Saturday, June 16, 2012

After note - Crime and Punishment

It has been drawn to my attention that Woffles Wu did not pay the person whose particulars were furnished. The first sentence of my post is therefore incorrect. The thrust of my post, that the courts should have greater flexibility in sentencing, nonetheless remains.

Thursday, June 14, 2012

Crime and Punishment

[Note: This is a revised version of my initial post. I had stated in that post that Dr Wu had paid someone to take the rap. I have been informed this is incorrect, and no payment was made. I am sorry for the error and have corrected it in this post.]

I must admit I was surprised by the fine of $1,000 imposed on Woffles Wu.

Such offences are undoubtedly serious, as they seek to undermine the course of justice. Others who have committed similar offences have been jailed. I do not know what the Judge took into account in making his decision, and I accept that no two cases are the same. However, I hope there will be an opportunity for the court to explain its reasons and how other cases where jail terms were imposed were distinguished. That will promote transparency and confidence in our legal system, and deal with allegations of unfair treatment, which have already appeared on the net.

I believe that part of the problem is that most times, the law gives judges very little discretion in sentencing - it is usually a fine or jail or both. There may be occasions where a fine is too lenient, while jail may be too harsh. Further, if an offender cannot pay a fine, jail is the default. That creates two problems - it discriminates between those can pay and those who cannot; and it converts a light punishment to a heavy one.

I would prefer if the court had more flexibility in sentencing so that the punishment truly fits the crime. For example, where a person gets another to take the rap for a traffic offence to preserve his driving licence, wouldn't a more appropriate punishment be to suspend his licence? Inflict on the offender what he was trying by criminal means to avoid.

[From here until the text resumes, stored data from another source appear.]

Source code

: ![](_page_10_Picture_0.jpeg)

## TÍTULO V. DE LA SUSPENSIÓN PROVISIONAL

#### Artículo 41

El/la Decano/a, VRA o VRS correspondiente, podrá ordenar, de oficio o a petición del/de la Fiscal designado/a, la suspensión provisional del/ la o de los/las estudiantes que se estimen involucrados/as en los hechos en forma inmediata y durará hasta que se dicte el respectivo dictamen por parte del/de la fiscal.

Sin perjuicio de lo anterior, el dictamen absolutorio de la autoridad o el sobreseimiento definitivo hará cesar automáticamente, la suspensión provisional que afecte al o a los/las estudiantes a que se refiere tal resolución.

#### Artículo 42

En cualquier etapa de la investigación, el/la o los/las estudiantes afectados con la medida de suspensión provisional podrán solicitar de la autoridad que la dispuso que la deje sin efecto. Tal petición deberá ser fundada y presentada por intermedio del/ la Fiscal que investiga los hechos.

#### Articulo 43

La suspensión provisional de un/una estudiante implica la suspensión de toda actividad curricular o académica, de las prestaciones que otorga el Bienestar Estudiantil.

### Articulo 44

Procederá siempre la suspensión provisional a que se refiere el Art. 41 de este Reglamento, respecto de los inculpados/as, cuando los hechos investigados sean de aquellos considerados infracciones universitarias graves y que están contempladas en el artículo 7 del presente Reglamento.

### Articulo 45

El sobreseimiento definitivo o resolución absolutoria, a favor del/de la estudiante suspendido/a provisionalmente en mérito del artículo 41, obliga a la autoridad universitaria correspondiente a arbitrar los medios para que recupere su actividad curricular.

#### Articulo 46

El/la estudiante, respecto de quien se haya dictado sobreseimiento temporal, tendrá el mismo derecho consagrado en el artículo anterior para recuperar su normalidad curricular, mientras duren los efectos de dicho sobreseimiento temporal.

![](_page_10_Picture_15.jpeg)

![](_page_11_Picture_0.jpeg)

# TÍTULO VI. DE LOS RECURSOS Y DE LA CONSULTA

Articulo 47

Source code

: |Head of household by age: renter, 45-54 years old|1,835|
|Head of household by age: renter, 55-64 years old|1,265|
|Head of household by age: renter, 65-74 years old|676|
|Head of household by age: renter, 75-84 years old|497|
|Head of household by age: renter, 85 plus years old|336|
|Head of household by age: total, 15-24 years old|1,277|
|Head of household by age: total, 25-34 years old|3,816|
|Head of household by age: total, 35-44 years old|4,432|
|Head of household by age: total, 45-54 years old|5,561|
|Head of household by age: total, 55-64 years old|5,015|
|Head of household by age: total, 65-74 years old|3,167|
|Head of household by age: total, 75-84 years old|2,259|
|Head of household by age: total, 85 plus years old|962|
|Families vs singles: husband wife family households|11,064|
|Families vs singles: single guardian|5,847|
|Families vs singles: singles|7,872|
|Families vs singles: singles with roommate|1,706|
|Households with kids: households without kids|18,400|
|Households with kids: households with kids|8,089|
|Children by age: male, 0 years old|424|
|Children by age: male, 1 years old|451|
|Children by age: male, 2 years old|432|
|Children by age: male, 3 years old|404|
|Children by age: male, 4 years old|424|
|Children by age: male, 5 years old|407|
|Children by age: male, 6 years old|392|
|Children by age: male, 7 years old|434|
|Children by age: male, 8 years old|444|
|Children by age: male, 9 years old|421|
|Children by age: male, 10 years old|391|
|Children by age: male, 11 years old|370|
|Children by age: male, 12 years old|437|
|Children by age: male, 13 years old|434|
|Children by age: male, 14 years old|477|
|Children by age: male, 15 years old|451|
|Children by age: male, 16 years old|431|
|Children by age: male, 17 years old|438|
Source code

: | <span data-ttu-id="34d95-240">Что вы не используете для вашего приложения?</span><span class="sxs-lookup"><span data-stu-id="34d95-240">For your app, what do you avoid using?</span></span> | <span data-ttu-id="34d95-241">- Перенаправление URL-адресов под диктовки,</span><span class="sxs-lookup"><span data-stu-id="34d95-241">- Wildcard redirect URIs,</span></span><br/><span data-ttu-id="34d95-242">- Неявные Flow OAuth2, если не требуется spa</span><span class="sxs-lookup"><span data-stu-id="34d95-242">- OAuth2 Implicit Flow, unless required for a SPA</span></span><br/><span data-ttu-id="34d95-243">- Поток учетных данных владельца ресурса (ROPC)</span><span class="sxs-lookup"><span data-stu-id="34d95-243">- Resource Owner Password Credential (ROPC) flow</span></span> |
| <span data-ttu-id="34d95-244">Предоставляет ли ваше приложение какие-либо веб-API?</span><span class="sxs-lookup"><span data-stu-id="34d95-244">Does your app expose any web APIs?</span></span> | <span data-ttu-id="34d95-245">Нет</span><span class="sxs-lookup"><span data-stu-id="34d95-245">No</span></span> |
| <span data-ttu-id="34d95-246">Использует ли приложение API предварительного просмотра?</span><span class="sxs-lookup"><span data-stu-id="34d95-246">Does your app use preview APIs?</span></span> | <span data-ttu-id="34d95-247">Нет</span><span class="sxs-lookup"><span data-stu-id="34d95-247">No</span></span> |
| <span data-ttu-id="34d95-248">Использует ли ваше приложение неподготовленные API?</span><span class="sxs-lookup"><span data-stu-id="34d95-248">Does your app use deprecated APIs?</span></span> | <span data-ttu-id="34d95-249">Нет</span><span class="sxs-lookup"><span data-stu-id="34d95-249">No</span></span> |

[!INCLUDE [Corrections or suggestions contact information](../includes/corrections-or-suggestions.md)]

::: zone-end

Likewise for less serious cases of vandalism, get the offender to clean up more than he has damaged.

Thursday, June 7, 2012

'Sticker' Lady

It has been interesting to read the many pieces on the net about the arrest of the Sticker Lady, both for and against her and what she did. People should be free to debate issues which affect them, and persuade others, through logic and reasonable arguments, to support their cause. That is a sign of a healthy society.

But is not clear what the particular movement - to excuse the Sticker Lady from punishment - is saying.

There is no doubt that what was done was criminal – an act of vandalism or nuisance. Is the object then to repeal the law altogether? That would make it legal for anyone to draw on or otherwise decorate public property? I don’t think that is what the vast majority wants.

Is what was done acceptable because it was creative or considered “art”? That gives rise to real difficulties as one man’s art is another’s poison. So what do we expect the police to do? Should they be art critics as well, and decide what is acceptable? I don’t think many would favour that. Or perhaps that should be for the judge? Would that not mean that the same work may be considered criminal by one judge and not by another? I rather more certainty, and less arbitrariness, in our criminal laws. The judge can always take into account the context, reasons behind and extent of the “art” in mitigation and sentencing. And sentencing does not have to mean jail.

Others have offered solutions, such as setting aside public space for those who want to exhibit their works. That sounds fair, although it would not have worked for the Sticker Lady’s “art”, which requires a context an exhibition area would not have. “My Grandfather Space” does not quite have the same ring. Still, we have to grapple with what constitutes acceptable art. I stumbled upon a statement in my Parliamentary colleague, Yee Jenn Jong’s blog. He said: “My suggestion is for the spaces that we set aside, set some simple rules like no profanity, no attack on race / religion, and then let whoever is in the approval committee decide with a liberal view when proposals come in.” "Proposals", “Approval Committee”? So, we need more committees to decide and approve such matters? Interesting.